In lectures, we started chapter 3 and are in section 3.2. We also looked at some simpler proofs of Theorems 1.3.2 and 3.1.4. These are reproduced below.

In tutorials we did p.36 Q 6, p.42 Q.2, 4 and  p.44 Q.1 (a)(e), 2(a).

## Sample Test

Hopefully by Tuesday morning.

Here we give an alternative proof of Theorem 3.1.4. It is very likely that you will be asked to prove some of Theorem 3.1.4 in the exam and you are free to choose which proof you prefer. You may even prove parts (ii) and (iii) of Theorem 3.1.4 using the proof in the notes and then use this proof for part (iv). In class I also gave an easier proof of Theorem 1.3.2 although this won’t be examinable.

### Theorem 3.1.4

For all positive $a$ and $b$, and any rational number $r$, we have

1. $\ln 1=0$,
2. $\ln(ab)=\ln a+\ln b$,
3. $\displaystyle\ln\left(\frac{a}{b}\right)=\ln a-\ln b$,
4. $\ln a^r=r\ln a$.

Proof : The proof of 1. is trivial.

2. Consider the functions $y_1(x)=\ln ax$ and $y_2(x)=\ln x$.

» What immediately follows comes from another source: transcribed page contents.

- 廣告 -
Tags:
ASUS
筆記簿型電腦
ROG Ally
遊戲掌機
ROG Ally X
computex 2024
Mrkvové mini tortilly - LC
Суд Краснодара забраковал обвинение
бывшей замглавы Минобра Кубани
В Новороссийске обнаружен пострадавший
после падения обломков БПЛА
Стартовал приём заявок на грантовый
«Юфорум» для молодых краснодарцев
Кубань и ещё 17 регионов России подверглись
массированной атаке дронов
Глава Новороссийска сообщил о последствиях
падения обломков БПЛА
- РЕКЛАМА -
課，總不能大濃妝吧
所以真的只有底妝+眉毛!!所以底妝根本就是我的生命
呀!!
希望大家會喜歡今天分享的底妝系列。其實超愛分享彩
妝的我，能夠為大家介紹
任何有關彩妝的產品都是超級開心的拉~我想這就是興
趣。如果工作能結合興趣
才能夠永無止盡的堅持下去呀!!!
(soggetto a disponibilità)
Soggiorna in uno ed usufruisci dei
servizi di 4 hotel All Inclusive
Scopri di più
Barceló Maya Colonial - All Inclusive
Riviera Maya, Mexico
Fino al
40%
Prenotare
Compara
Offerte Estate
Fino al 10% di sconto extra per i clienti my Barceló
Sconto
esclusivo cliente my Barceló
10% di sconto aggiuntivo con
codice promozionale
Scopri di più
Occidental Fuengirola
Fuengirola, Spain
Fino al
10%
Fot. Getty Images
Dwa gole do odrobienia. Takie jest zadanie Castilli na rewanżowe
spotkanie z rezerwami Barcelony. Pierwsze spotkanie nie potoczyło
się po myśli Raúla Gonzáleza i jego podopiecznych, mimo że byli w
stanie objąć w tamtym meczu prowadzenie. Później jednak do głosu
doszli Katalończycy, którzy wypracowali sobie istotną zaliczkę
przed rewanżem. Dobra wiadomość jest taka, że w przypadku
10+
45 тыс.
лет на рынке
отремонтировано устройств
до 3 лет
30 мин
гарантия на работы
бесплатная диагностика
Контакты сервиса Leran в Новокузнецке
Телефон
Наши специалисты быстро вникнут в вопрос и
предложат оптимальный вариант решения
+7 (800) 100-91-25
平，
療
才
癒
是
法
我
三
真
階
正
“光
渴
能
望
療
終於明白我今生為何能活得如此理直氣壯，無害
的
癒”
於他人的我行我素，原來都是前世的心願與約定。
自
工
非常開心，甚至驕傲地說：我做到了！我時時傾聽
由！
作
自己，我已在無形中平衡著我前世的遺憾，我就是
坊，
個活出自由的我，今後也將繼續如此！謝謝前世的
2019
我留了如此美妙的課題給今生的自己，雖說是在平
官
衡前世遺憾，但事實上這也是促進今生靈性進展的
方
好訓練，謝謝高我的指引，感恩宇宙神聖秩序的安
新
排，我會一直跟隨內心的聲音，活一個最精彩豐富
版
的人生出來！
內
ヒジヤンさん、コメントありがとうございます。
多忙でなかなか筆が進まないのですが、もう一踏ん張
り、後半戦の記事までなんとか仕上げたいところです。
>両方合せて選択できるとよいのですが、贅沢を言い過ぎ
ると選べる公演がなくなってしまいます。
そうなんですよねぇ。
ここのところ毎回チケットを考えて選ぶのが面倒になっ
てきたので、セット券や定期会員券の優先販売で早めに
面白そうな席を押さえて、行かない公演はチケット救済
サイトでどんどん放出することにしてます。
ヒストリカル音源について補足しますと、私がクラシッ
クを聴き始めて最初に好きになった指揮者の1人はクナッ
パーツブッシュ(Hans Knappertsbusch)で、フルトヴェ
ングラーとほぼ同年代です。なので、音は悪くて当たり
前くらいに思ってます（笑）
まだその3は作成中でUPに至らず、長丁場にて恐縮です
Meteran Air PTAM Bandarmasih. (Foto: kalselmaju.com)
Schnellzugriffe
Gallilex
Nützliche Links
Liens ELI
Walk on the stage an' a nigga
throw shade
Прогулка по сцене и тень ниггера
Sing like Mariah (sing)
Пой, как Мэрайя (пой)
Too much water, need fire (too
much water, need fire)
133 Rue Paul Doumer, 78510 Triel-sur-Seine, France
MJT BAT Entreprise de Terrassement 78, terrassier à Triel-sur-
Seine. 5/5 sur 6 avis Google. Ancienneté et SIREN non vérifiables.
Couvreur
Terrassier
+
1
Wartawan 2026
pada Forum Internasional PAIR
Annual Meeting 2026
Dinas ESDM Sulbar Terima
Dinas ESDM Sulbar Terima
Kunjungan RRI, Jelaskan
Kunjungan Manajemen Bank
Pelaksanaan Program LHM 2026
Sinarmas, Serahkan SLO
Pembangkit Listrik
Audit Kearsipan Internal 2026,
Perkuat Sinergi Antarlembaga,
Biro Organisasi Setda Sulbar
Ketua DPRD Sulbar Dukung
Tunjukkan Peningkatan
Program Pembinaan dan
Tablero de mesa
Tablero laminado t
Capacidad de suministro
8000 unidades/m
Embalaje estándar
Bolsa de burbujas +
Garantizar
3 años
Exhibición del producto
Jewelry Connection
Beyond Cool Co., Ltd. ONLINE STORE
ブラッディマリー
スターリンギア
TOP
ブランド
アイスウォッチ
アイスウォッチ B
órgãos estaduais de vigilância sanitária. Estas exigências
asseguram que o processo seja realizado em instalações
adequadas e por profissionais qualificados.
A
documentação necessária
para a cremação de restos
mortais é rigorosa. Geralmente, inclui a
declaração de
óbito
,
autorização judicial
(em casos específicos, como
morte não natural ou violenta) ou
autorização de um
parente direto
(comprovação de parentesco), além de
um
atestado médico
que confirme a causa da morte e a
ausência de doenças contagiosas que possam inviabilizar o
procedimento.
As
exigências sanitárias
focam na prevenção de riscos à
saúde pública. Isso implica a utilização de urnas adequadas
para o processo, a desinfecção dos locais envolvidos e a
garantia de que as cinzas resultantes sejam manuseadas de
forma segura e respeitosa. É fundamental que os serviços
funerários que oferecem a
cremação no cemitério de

Note that $\displaystyle y'_1(x)=\frac{1}{ax}\times a=1/x$ and $y_2'(x)=1/x$. Therefore $y_1$ and $y_2$ have the same slope so by Theorem 1.3.2 they only differ by a constant, say $C$ $y_1(x)=y_2(x)+C$ for all $x>0$.

Now let $x=1$: $\ln (a)=\ln(1)+C\Rightarrow \ln(a)=0+C\Rightarrow C=\ln a$. $\Rightarrow \ln (ax)=\ln(x)+\ln (a)$ for all $x>0$.

Now let $x=b$; $\ln(ab)=\ln(a)+\ln(b)$.

3. Now by 2. we have that $\ln\left(\frac{a}{b}\right)=\ln\left(a\cdot\frac1{b}\right)=\ln a+\ln\left(\frac{1}{b}\right)$.  (*)

However $\ln \left(b\cdot\frac1{b}\right)=\ln(b)+\ln\left(\frac{1}{b}\right)$.

But $\ln(b/b)=\ln 1=0$ by 1. Hence $\ln b+\ln\left(\frac1{b}\right)=0\Rightarrow \ln\left(\frac{1}{b}\right)=-\ln (b)$.

Putting this back into (*): $\ln \left(\frac{a}{b}\right)=\ln a-\ln b$.

4. Consider the functions $y_1(x)=\ln (x^r)$ and $y_2(x)=r\ln x$.

Note that $\displaystyle y_1'(x)=\frac{1}{x^r}\times (rx^{r-1})=\frac{r}{x^r}$ and $y_2'(x)=\frac{r}{x^r}$. Hence these functions have the same slope and thus differ only by a constant, say $C$: $y_1(x)=y_2(x)+C$ for all $x>0$.

Let $x=1$; $\ln(1^r)=r\ln(1)+C\Rightarrow \ln 1=0+C\Rightarrow C=0$.

Thence $y_1(x)=y_2(x)$ for all $x>0$ and particular for any $a>0$: $\ln (a^r)=r\ln a$ $\bullet$